Material supplied below:

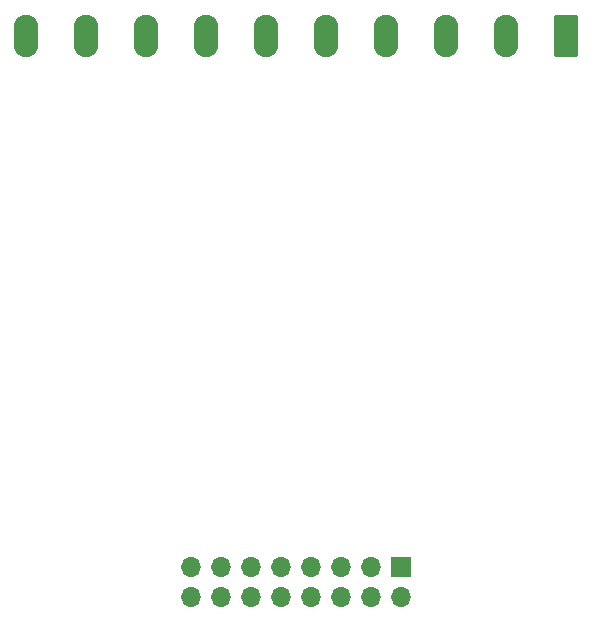
<source format=gbr>
%TF.GenerationSoftware,KiCad,Pcbnew,6.0.11+dfsg-1~bpo11+1*%
%TF.CreationDate,2023-04-06T13:54:20+02:00*%
%TF.ProjectId,din-8_11,64696e2d-385f-4313-912e-6b696361645f,1.1*%
%TF.SameCoordinates,Original*%
%TF.FileFunction,Soldermask,Bot*%
%TF.FilePolarity,Negative*%
%FSLAX46Y46*%
G04 Gerber Fmt 4.6, Leading zero omitted, Abs format (unit mm)*
G04 Created by KiCad (PCBNEW 6.0.11+dfsg-1~bpo11+1) date 2023-04-06 13:54:20*
%MOMM*%
%LPD*%
G01*
G04 APERTURE LIST*
G04 Aperture macros list*
%AMRoundRect*
0 Rectangle with rounded corners*
0 $1 Rounding radius*
0 $2 $3 $4 $5 $6 $7 $8 $9 X,Y pos of 4 corners*
0 Add a 4 corners polygon primitive as box body*
4,1,4,$2,$3,$4,$5,$6,$7,$8,$9,$2,$3,0*
0 Add four circle primitives for the rounded corners*
1,1,$1+$1,$2,$3*
1,1,$1+$1,$4,$5*
1,1,$1+$1,$6,$7*
1,1,$1+$1,$8,$9*
0 Add four rect primitives between the rounded corners*
20,1,$1+$1,$2,$3,$4,$5,0*
20,1,$1+$1,$4,$5,$6,$7,0*
20,1,$1+$1,$6,$7,$8,$9,0*
20,1,$1+$1,$8,$9,$2,$3,0*%
G04 Aperture macros list end*
%ADD10R,1.700000X1.700000*%
%ADD11O,1.700000X1.700000*%
%ADD12RoundRect,0.249999X0.790001X1.550001X-0.790001X1.550001X-0.790001X-1.550001X0.790001X-1.550001X0*%
%ADD13O,2.080000X3.600000*%
G04 APERTURE END LIST*
D10*
%TO.C,J1*%
X159875000Y-115225000D03*
D11*
X159875000Y-117765000D03*
X157335000Y-115225000D03*
X157335000Y-117765000D03*
X154795000Y-115225000D03*
X154795000Y-117765000D03*
X152255000Y-115225000D03*
X152255000Y-117765000D03*
X149715000Y-115225000D03*
X149715000Y-117765000D03*
X147175000Y-115225000D03*
X147175000Y-117765000D03*
X144635000Y-115225000D03*
X144635000Y-117765000D03*
X142095000Y-115225000D03*
X142095000Y-117765000D03*
%TD*%
D12*
%TO.C,J2*%
X173860000Y-70277500D03*
D13*
X168780000Y-70277500D03*
X163700000Y-70277500D03*
X158620000Y-70277500D03*
X153540000Y-70277500D03*
X148460000Y-70277500D03*
X143380000Y-70277500D03*
X138300000Y-70277500D03*
X133220000Y-70277500D03*
X128140000Y-70277500D03*
%TD*%
M02*

</source>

End of Material supplied.

● **Action item**: Examine the records above and state the number of lines that include "four", with no further text.

● **Exercise solution**: 2